**Supplied entries**
• • • • •

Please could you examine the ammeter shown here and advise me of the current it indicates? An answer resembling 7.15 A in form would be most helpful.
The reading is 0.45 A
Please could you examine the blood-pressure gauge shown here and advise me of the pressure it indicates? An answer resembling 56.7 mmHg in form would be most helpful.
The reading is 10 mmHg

• • • • •

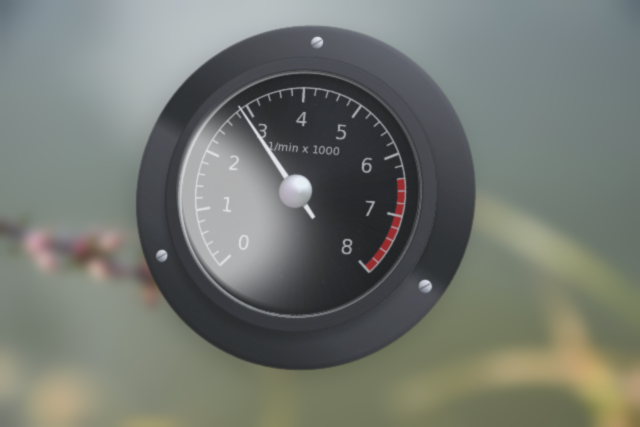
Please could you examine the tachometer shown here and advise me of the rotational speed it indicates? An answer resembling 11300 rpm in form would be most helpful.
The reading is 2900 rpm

• • • • •

**Task brief**
Please copy the records above word for word, from the line with "Please could you examine the blood-pressure" to the line with "The reading is 10 mmHg", including both of those lines.

**Exercise answer**
Please could you examine the blood-pressure gauge shown here and advise me of the pressure it indicates? An answer resembling 56.7 mmHg in form would be most helpful.
The reading is 10 mmHg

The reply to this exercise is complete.